[[ Entries supplied, beginning ]]
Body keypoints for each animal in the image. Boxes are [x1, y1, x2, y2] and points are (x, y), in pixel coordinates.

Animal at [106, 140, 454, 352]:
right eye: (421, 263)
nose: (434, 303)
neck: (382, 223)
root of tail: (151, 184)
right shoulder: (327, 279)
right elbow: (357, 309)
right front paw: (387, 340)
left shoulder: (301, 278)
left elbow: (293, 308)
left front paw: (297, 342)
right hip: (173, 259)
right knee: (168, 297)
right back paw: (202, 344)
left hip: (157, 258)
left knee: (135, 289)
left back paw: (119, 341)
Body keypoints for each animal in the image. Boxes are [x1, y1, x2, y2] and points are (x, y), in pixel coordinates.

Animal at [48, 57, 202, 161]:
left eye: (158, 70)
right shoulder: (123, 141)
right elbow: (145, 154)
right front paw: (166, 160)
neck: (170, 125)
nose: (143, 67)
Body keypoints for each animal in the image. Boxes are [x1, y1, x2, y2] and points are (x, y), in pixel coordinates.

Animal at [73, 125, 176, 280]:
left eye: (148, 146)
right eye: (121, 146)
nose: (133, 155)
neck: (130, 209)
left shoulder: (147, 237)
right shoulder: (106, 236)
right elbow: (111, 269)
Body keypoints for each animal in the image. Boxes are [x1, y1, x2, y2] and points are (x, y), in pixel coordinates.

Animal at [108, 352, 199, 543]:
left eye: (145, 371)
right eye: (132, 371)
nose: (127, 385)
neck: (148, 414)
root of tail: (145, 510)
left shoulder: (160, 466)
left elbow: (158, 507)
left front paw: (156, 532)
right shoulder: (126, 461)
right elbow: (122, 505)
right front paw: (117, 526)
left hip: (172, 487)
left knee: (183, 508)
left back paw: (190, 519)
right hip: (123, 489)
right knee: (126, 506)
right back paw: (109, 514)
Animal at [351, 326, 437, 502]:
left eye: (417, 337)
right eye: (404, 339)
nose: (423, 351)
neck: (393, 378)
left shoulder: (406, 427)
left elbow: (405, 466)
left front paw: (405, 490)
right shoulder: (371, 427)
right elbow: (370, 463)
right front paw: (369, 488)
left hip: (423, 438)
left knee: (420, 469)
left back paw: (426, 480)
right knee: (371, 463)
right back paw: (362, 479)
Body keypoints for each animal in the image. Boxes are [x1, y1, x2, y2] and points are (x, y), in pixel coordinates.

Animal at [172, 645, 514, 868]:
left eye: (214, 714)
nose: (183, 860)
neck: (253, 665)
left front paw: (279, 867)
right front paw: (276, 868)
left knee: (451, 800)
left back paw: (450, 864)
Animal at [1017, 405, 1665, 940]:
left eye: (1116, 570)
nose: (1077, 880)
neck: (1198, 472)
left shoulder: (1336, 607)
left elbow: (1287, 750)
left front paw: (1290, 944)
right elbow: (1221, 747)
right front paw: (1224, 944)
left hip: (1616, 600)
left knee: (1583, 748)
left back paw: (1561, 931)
[[ Entries supplied, end ]]
Repeat the data word for word. Leave nothing out.

Body keypoints for each animal in the image. Boxes are [x1, y1, x2, y2] and points are (x, y), in pixel coordinates.

Animal at [106, 140, 454, 352]:
right eye: (421, 263)
nose: (434, 303)
neck: (382, 223)
root of tail: (151, 184)
right shoulder: (327, 279)
right elbow: (357, 309)
right front paw: (387, 340)
left shoulder: (301, 278)
left elbow: (293, 308)
left front paw: (297, 342)
right hip: (173, 259)
right knee: (168, 297)
right back paw: (202, 344)
left hip: (157, 258)
left knee: (135, 289)
left back paw: (119, 341)
Body keypoints for each animal in the image. Boxes are [x1, y1, x2, y2] and points are (x, y), in pixel coordinates.

Animal at [48, 57, 202, 161]:
left eye: (158, 70)
right shoulder: (123, 141)
right elbow: (145, 154)
right front paw: (166, 160)
neck: (170, 125)
nose: (143, 67)
Body keypoints for each animal in the image. Boxes are [x1, y1, x2, y2] and points are (x, y), in pixel coordinates.

Animal at [73, 125, 176, 280]:
left eye: (148, 146)
right eye: (121, 146)
nose: (133, 155)
neck: (130, 209)
left shoulder: (147, 237)
right shoulder: (106, 236)
right elbow: (111, 269)
Body keypoints for each animal in the image. Boxes are [x1, y1, x2, y2] and points are (x, y), in pixel coordinates.

Animal at [108, 352, 199, 543]:
left eye: (145, 371)
right eye: (132, 371)
nose: (127, 385)
neck: (148, 414)
root of tail: (145, 510)
left shoulder: (160, 466)
left elbow: (158, 507)
left front paw: (156, 532)
right shoulder: (126, 461)
right elbow: (122, 505)
right front paw: (117, 526)
left hip: (172, 487)
left knee: (183, 508)
left back paw: (190, 519)
right hip: (123, 489)
right knee: (126, 506)
right back paw: (109, 514)
Animal at [351, 326, 437, 502]:
left eye: (417, 337)
right eye: (404, 339)
nose: (423, 351)
neck: (393, 378)
left shoulder: (406, 427)
left elbow: (405, 466)
left front paw: (405, 490)
right shoulder: (371, 427)
right elbow: (370, 463)
right front paw: (369, 488)
left hip: (423, 438)
left knee: (420, 469)
left back paw: (426, 480)
right knee: (371, 463)
right back paw: (362, 479)
Body keypoints for each animal in the image. Boxes are [x1, y1, x2, y2] and points are (x, y), in pixel coordinates.

Animal at [172, 645, 514, 868]:
left eye: (214, 714)
nose: (183, 860)
neck: (253, 665)
left front paw: (279, 867)
right front paw: (276, 868)
left knee: (451, 800)
left back paw: (450, 864)
Animal at [1017, 405, 1665, 940]:
left eye: (1116, 570)
nose: (1077, 880)
neck: (1198, 472)
left shoulder: (1336, 607)
left elbow: (1287, 750)
left front paw: (1290, 944)
right elbow: (1221, 747)
right front paw: (1224, 944)
left hip: (1616, 600)
left knee: (1583, 748)
left back paw: (1561, 931)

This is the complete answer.